Iranian-American business executive and entrepreneur

Hamid Kerayechian is an American business executive and entrepreneur based in Dubai, United Arab Emirates. He is the co-founder and CEO of Ayana Holding, an investment and development group, and the co-founder and CEO of VX Studio, an architectural design and development consultancy.

== Early life and education ==
Kerayechian was born on 1 April 1979 in Colorado, United States.

He got higher education in California and obtained a Master of Science degree in Civil Engineering from the University of Southern California in the early 2000s.

After education, Kerayechian began his professional career in the United States before relocating to Dubai in 2008.

== Career ==
From 2006 to 2008, Kerayechian worked as a development manager at WD Partners. In 2008, Kerayechian relocated to Dubai and joined Emaar Properties, a real estate development company in the Middle East. He held the position of senior development manager until 2014.

In October 2011, Kerayechian co-founded VX Studio (formerly VE Experts) and became its CEO and founding partner. The company provides architectural design, development management, and consultancy services for residential, commercial, mixed-use, and hospitality projects.

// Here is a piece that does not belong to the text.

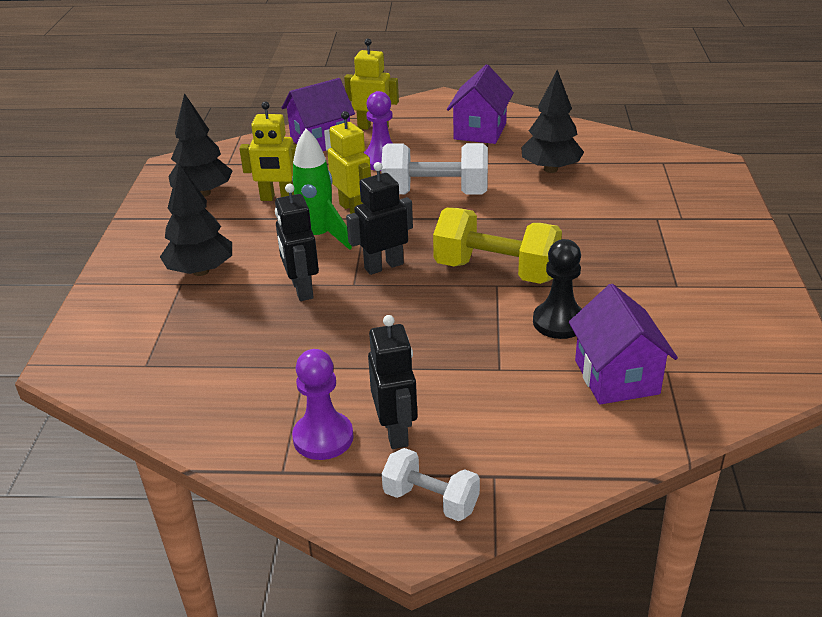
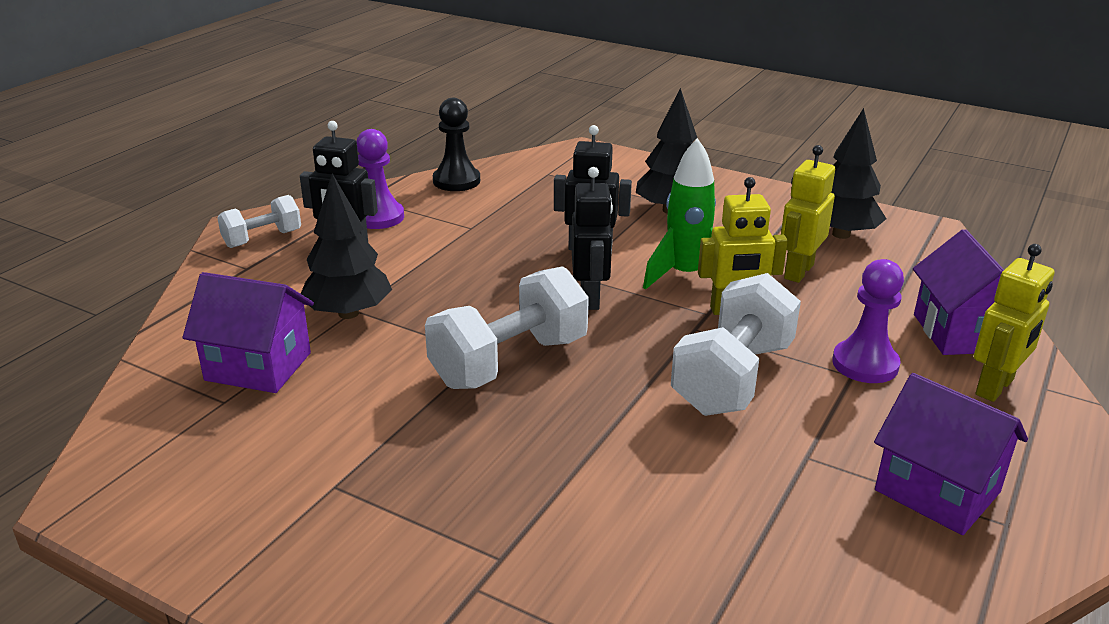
camera: 115 degrees right, 5 degrees down
yellow dumbbell [433,207,562,284] -> white dumbbell [425,266,589,389]
black tree [521,70,584,173] -> black tree moved to [301,173,392,319]
black pawn [533,239,582,339] -> black pawn moved to [433,98,480,191]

In February 2015, Kerayechian co-founded Ayana Holding and took the role of CEO and founding partner. The company manages a portfolio of businesses involved in real estate investment and development. In 2016, he co-founded Opaal Interiors, a firm providing interior design services in the UAE.

In 2017, Kerayechian co-founded Detay Living, an interior furnishing and bespoke furniture company serving both commercial and residential clients.

In 2018, Kerayechian was included in "Dubai's Most Influential People," "40 Under 40" and "Most Inspiring Leaders in the Middle East" rankings by Arabian Business. He also received recognition as one of the "Most Admired Leaders of Asia" and "Young CEO of the Year" by CEO Middle East magazine. In the same year, he became a founding partner of M2L Concepts, a Dubai-based interactive entertainment and technology company.

In 2019, Kerayechian was named Entrepreneur of the Year at the Construction Innovation Awards, presented by Construction Business. The same year, Ayana Holding was awarded Best Diversified Holding Company at the Real Estate Awards by Arabian Business.

Kerayechian is a founding partner of WRKBAY, a coworking space concept. In addition, he is a partner in XPLOR, a technology venture aimed at introducing digital and proptech solutions to the real estate industry.